Delivering judgement in a 1984 anti-Sikh communal massacre case, a Delhi trial court observed, “After the assassination of late Prime Minister Mrs Indira Gandhi on October 31, 1984, anti-Sikh riots broke out in different areas of the capital, killing thousands of Sikhs. [The] law and order machinery was completely paralysed because of inaction/connivance of the police… In the name of investigation a farce was carried out… It seems the prosecution expected that the trial will be equally a farce and cases would be summarily disposed of thereby drawing a curtain on the legal drama.”1

Today we are confronted with a peculiar schism where the truth of who are the perpetrators and masterminds of the communal pogrom of 1984 is part of public knowledge but it invariably fails to translate into proof beyond reasonable doubt in courts of law.

In the aftermath of the anti-Sikh pogrom, victims have approached the criminal justice system, seeking punishment for the guilty. The consequent judicial verdicts demonstrate that wanton killings and looting in communal pogroms invariably end in acquittals, barring a few rare convictions.

Why this pattern of impunity

Beyond the lament of injustice, it is important to discern and identify the reasons why both the law and the judiciary fail to deliver justice to the victims of communal carnage. The present legal system has failed to award penalty for communal crimes, for these events overturn some fundamental premises on which the criminal justice system is based. The rubric of the Indian Penal Code (IPC), the Indian Evidence Act and the Code of Criminal Procedure (CrPC) is not designed to adjudicate and punish the perpetrators of a communal pogrom.

The violence unleashed against the Sikhs in Delhi in 1984, Muslims in Gujarat in 2002 and Christians in Orissa in 2008 is usually labelled ‘riots’. The term ‘riot’ as defined in Section 146 of the IPC or the commonly used phrase, ‘communal riot’, implies a violent clash between members of different religious communities, causing loss of life, limb and property to both. This phrase is inaccurate to describe the communal violence under discussion, which was a premeditated and organised targeting of the minority community, carried out with the explicit and/or implicit sanction and support of the state, its representatives and functionaries. The term ‘pogrom’ is more appropriate to describe the events of 1984.2

A corollary would be that the list of accused persons to be prosecuted must include not only those whose hands killed, sexually assaulted, looted and burnt but also the minds that planned, incited, abetted, conspired and provided financial and other resources as well as those who abandoned their constitutional duty to protect the people caught in the vortex of communal violence.

A successful prosecution hinges on professional investigation by the police. The Kusum Mittal report indicted 72 and recommended summary dismissal of six senior Delhi police officers for their culpability in the 1984 carnage. The executive exonerated them all. After the massacre, for the police the registration of crimes and investigation of offences are a matter of political expediency. In a case of 1984, a Delhi trial court stated, “After the rioters had done their job, the rest of the job to frustrate the investigation was done by the police.”3 The shoddy and partisan investigation conducted by the police undermines the very foundation of the prosecution.

PROMPT A:
Render this sentence from the text on the 1984 anti-Sikh pogrom prosecutions into French: "A successful prosecution hinges on professional investigation by the police."
PROMPT B:
Transcribe the portion of the text on the 1984 anti-Sikh pogrom prosecutions starting at "Delivering judgement in" and ending at "courts of law.".
PROMPT C:
Go on with the text on the 1984 anti-Sikh pogrom prosecutions, picking up after its final sentence.
The records that follow have no connection to the text on the 1984 anti-Sikh pogrom prosecutions.

RECORD EXTRACTS:
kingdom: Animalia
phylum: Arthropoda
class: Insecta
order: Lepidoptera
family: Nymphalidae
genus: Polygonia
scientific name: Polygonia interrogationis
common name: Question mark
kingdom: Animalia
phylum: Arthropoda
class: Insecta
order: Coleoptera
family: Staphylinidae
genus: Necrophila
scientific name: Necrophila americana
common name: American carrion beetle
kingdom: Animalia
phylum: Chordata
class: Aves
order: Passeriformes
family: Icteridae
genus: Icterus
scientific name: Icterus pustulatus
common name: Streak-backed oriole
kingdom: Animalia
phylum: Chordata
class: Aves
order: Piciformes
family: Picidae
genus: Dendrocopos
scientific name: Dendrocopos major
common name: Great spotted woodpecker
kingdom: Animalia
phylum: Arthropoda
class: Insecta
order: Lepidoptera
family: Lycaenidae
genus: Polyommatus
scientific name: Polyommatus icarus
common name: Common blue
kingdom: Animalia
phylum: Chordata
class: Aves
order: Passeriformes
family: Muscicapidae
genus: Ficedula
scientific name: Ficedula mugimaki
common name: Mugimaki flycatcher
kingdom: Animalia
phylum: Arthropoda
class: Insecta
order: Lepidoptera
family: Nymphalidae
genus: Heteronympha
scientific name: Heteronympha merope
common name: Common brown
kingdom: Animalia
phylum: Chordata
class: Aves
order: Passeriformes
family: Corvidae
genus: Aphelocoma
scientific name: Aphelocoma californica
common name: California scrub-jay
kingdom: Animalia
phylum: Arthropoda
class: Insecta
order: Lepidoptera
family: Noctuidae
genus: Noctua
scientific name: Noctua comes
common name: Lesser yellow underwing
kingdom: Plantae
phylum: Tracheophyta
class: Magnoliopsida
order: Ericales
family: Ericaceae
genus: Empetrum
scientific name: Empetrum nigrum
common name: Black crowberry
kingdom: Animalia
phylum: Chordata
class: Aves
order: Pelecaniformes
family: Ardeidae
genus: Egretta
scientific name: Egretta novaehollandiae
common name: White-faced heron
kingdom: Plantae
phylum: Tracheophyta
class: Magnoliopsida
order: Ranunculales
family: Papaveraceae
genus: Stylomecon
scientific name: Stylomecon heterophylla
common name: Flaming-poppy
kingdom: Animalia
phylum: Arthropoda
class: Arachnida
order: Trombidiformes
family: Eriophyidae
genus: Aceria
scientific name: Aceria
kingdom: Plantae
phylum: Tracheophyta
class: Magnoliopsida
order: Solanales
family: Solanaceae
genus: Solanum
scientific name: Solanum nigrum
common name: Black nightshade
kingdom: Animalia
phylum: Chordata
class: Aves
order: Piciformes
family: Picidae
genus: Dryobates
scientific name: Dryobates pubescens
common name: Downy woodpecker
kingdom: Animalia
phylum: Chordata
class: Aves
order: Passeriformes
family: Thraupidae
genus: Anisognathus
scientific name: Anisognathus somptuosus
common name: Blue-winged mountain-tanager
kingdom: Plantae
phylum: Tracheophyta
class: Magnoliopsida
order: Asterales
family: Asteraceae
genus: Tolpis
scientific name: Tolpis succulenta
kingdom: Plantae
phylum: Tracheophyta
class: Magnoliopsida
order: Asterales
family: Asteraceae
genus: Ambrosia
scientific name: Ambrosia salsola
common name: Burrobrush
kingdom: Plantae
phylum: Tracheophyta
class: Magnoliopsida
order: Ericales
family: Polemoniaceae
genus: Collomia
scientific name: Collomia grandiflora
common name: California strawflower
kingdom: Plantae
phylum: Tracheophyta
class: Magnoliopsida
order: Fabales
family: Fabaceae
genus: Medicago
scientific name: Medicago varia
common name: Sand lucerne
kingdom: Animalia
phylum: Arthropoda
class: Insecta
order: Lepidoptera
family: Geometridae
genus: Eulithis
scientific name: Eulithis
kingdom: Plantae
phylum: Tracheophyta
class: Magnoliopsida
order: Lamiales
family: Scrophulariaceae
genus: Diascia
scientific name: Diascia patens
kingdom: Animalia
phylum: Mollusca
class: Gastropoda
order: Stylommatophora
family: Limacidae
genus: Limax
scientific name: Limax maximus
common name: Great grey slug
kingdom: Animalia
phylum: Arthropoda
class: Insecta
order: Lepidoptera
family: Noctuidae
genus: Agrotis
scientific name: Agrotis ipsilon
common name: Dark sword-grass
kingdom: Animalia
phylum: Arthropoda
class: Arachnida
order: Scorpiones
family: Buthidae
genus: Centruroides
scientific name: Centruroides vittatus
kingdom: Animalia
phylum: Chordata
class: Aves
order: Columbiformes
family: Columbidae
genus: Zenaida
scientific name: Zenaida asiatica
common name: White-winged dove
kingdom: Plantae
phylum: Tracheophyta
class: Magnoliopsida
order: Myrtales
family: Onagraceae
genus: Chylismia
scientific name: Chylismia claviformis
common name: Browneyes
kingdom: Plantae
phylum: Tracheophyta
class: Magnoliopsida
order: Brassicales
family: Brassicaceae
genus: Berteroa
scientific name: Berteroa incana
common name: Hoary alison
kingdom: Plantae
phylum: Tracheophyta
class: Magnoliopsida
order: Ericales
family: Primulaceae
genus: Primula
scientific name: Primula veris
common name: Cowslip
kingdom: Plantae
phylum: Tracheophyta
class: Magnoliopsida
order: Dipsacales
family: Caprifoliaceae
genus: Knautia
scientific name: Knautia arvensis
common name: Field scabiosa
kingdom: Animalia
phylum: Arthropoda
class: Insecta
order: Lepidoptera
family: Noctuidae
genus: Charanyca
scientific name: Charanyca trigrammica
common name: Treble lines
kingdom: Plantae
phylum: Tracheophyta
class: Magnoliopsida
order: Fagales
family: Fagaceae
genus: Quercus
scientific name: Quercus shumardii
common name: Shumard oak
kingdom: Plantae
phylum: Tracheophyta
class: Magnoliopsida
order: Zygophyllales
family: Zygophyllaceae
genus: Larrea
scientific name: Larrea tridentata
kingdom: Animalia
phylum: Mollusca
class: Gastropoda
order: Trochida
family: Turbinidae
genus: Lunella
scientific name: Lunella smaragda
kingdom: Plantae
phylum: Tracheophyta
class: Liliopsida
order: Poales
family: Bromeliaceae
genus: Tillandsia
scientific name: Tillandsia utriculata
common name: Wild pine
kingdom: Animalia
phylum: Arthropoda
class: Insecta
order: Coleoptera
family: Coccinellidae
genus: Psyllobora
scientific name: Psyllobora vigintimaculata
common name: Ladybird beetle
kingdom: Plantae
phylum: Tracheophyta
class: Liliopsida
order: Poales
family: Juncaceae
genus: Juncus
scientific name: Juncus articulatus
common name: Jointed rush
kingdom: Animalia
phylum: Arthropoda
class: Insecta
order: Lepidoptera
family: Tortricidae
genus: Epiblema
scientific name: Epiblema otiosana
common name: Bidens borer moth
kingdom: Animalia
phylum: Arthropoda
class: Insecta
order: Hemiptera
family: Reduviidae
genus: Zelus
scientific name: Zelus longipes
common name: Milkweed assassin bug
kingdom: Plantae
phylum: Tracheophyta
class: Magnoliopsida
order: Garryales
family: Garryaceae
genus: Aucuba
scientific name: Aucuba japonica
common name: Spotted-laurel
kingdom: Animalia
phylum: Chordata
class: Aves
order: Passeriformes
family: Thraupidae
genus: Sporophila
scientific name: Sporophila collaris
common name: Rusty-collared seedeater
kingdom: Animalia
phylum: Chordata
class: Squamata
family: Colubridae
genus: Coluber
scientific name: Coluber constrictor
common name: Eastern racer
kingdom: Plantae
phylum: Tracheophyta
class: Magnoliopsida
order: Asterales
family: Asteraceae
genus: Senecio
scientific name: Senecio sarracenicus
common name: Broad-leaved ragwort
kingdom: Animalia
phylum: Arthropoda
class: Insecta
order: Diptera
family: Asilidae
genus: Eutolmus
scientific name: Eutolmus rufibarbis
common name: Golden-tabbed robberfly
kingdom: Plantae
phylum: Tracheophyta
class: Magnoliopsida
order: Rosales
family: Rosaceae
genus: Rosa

ANSWER AREA A:
Une poursuite réussie repose sur une enquête professionnelle menée par la police.

ANSWER AREA B:
Delivering judgement in a 1984 anti-Sikh communal massacre case, a Delhi trial court observed, “After the assassination of late Prime Minister Mrs Indira Gandhi on October 31, 1984, anti-Sikh riots broke out in different areas of the capital, killing thousands of Sikhs. [The] law and order machinery was completely paralysed because of inaction/connivance of the police… In the name of investigation a farce was carried out… It seems the prosecution expected that the trial will be equally a farce and cases would be summarily disposed of thereby drawing a curtain on the legal drama.”1

Today we are confronted with a peculiar schism where the truth of who are the perpetrators and masterminds of the communal pogrom of 1984 is part of public knowledge but it invariably fails to translate into proof beyond reasonable doubt in courts of law.

ANSWER AREA C:
The absence of an independent and effective investigating agency is felt most acutely when victims and survivors have to beseech the very police force that through myriad acts of omission and commission was complicit in the communal crimes. The directive of the Supreme Court in the Prakash Singh judgement is a beginning in the direction of a professional investigating agency but much more remains to be done.

Experiences from across the country indicate that the malaise runs much deeper. The police as a force have displayed an institutional bias against religious minority communities. A communalised police force, enjoying de facto and de jure immunity and subject to weak mechanisms of accountability, will only reinforce the already etched patterns of impunity for communal crimes. This deep sectarian institutional bias displayed by the police force against minority communities is further aggravated by the de facto and de jure immunity enjoyed by them. A serious hurdle in punishing public servants is the shield of legal immunity provided by Section 197 of the CrPC, which must be repealed.

The underlying premise, of the state as the parent and protector, stands completely distorted when the political executive dons the mantle of the mastermind and becomes an accomplice in communal crimes. The present legal apparatus requires the executive, which stands deeply implicated, to discharge the onerous task of prosecuting itself and its henchmen. In such a scenario, the filing of closure reports by the CBI against Congress leaders, or the Tehelka sting operation showing public prosecutors in Gujarat scheming to derail trials, should come as no surprise. For the prosecution of communal crimes, the law must grant the public prosecutor a measure of institutional autonomy and functional discretion.

Although the IPC defines murder, rioting, rape, it is insufficient for convicting either the mobs or the masterminds. The criminal provisions of conspiracy and abetment are also inadequate to nail the sponsors of communal crimes. Sections of the IPC simply list and describe the acts that are labelled crimes. The IPC does not envisage mass crimes where an entire community is systematically targeted by reason of their religious identity and this attack is carried out with the direct and/or indirect complicity of state institutions and agents. For the guilty to be nailed, the law will have to be amended to adopt a distinct typology of crimes akin to the ‘crimes of genocide’ and ‘crimes against humanity’ as codified in the statute of the International Criminal Court.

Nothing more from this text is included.